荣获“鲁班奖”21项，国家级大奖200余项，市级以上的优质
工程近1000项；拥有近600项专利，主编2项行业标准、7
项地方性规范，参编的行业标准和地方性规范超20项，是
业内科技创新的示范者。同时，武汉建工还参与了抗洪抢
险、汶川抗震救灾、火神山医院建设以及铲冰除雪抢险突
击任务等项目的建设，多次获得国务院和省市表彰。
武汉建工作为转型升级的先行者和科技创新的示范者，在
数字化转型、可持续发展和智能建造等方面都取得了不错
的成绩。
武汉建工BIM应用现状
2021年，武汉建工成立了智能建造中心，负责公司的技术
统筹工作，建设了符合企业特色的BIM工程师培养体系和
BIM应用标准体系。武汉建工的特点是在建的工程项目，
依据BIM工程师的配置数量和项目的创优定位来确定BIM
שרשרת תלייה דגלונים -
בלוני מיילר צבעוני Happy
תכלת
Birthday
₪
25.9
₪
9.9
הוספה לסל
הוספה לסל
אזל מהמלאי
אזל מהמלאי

EXERCISE REQUIREMENTS:
Give back every line of the items above, swapping each "武汉建工" for "武汉建设工程集团" and leaving everything else unchanged.

EXPECTED OUTPUT:
荣获“鲁班奖”21项，国家级大奖200余项，市级以上的优质
工程近1000项；拥有近600项专利，主编2项行业标准、7
项地方性规范，参编的行业标准和地方性规范超20项，是
业内科技创新的示范者。同时，武汉建设工程集团还参与了抗洪抢
险、汶川抗震救灾、火神山医院建设以及铲冰除雪抢险突
击任务等项目的建设，多次获得国务院和省市表彰。
武汉建设工程集团作为转型升级的先行者和科技创新的示范者，在
数字化转型、可持续发展和智能建造等方面都取得了不错
的成绩。
武汉建设工程集团BIM应用现状
2021年，武汉建设工程集团成立了智能建造中心，负责公司的技术
统筹工作，建设了符合企业特色的BIM工程师培养体系和
BIM应用标准体系。武汉建设工程集团的特点是在建的工程项目，
依据BIM工程师的配置数量和项目的创优定位来确定BIM
שרשרת תלייה דגלונים -
בלוני מיילר צבעוני Happy
תכלת
Birthday
₪
25.9
₪
9.9
הוספה לסל
הוספה לסל
אזל מהמלאי
אזל מהמלאי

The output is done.